So let us use our limitations to be creative.

‘Then one day in 1965, he came by my house to say goodbye before leaving for Hong Kong where he said he intended to become the biggest star in films. “You remember our talk about limitations?” he asked “well, I'm limited by my size and difficultly in English and the fact that I am Chinese, and there never has been a big Chinese star in America films. But I have spent the last three years studying movies and I think that the time is ripe for a good martial arts film - and I am the best qualified to star in it. My capabilities exceed my limitations”.

This was a small man whose right leg was an inch shorter than his left and was seriously short sighted which for a martial artist was rather a handicap but got over this by wearing contact lenses which in the 1960's where not the most comfortable!

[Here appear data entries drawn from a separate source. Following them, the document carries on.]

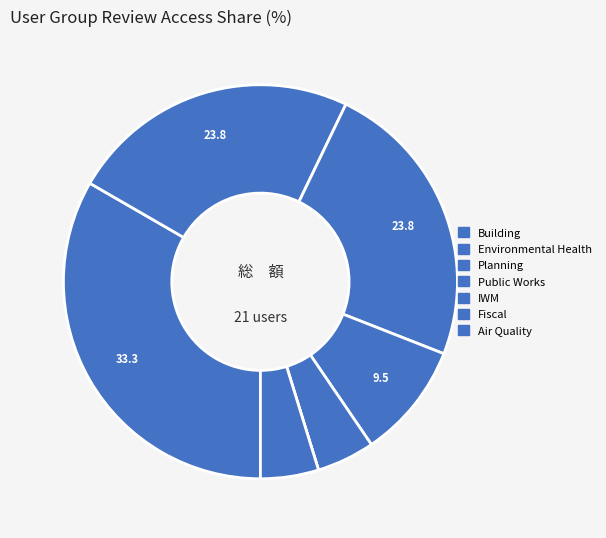

Does Public Works represent more than half of the total?

No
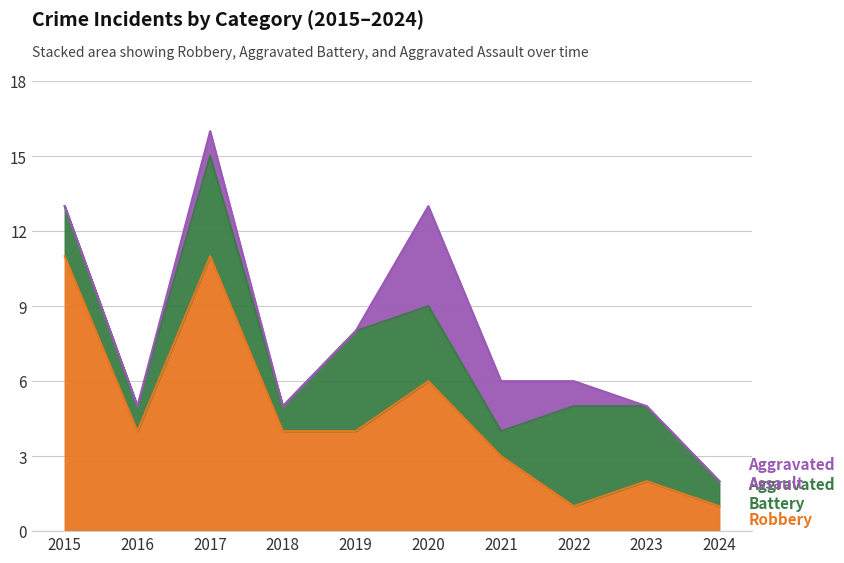

Rank the series by their average value, from lowest to highest.

Aggravated Assault, Aggravated Battery, Robbery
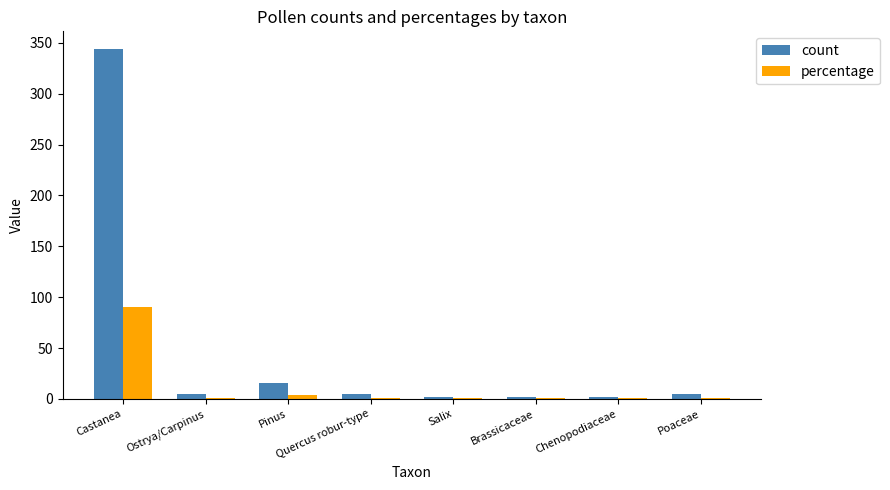

True or false: percentage has a value of 90.3 at Castanea.

True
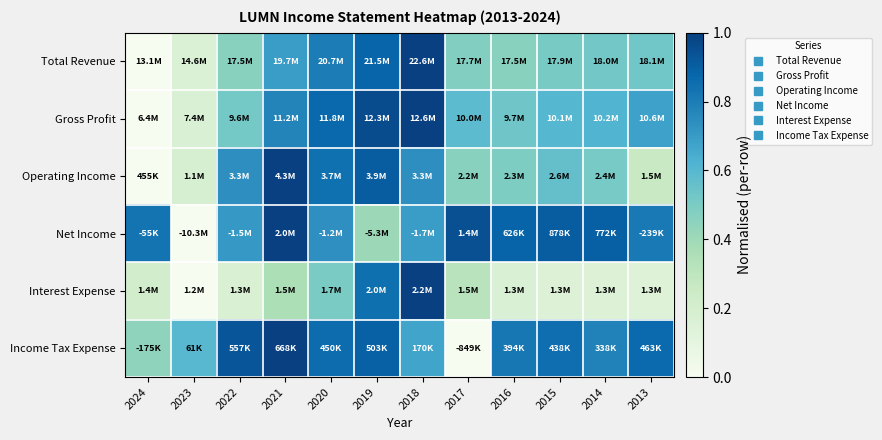

Reading right to left, extract all data points from this chart.

Total Revenue: 2013=0.5	2014=0.5	2015=0.5	2016=0.5	2017=0.5	2018=1.0	2019=0.9	2020=0.8	2021=0.7	2022=0.5	2023=0.2	2024=0.0
Gross Profit: 2013=0.7	2014=0.6	2015=0.6	2016=0.5	2017=0.6	2018=1.0	2019=1.0	2020=0.9	2021=0.8	2022=0.5	2023=0.2	2024=0.0
Operating Income: 2013=0.3	2014=0.5	2015=0.6	2016=0.5	2017=0.5	2018=0.7	2019=0.9	2020=0.8	2021=1.0	2022=0.7	2023=0.2	2024=0.0
Net Income: 2013=0.8	2014=0.9	2015=0.9	2016=0.9	2017=0.9	2018=0.7	2019=0.4	2020=0.7	2021=1.0	2022=0.7	2023=0.0	2024=0.8
Interest Expense: 2013=0.1	2014=0.2	2015=0.2	2016=0.2	2017=0.3	2018=1.0	2019=0.8	2020=0.5	2021=0.4	2022=0.2	2023=0.0	2024=0.2
Income Tax Expense: 2013=0.9	2014=0.8	2015=0.8	2016=0.8	2017=0.0	2018=0.7	2019=0.9	2020=0.9	2021=1.0	2022=0.9	2023=0.6	2024=0.4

The man in question was Bruce Lee and this story comes from Joe Hyams who wrote a book called ‘Zen in the martial arts’.

Bruce Lee made a point of saying that because he was sort sighted he trained first in close quarter Wu Shu and then when he got contact lenses learnt to fight from a distance. For his short leg he formulated and perfected a stance which led to his powerful kicking technique.

The history of achievement is full of people that started with a disadvantage and because of their determination to be as good as others the skills that they developed from their disability meant they surpassed their rivals.

For me the great example is that of Django Reinhardt probably the greatest jazz guitarist of all time. Django an illiterate gypsy was so brilliant  that after hearing a piece of Bach once could play it back on the guitar; his playing was truly amazing but Django only had two fully functional fingers on his fretboard hand so the licks that he played that seem impossible anyway were played by someone with a crippled hand.

So let us use our limitations to be creative.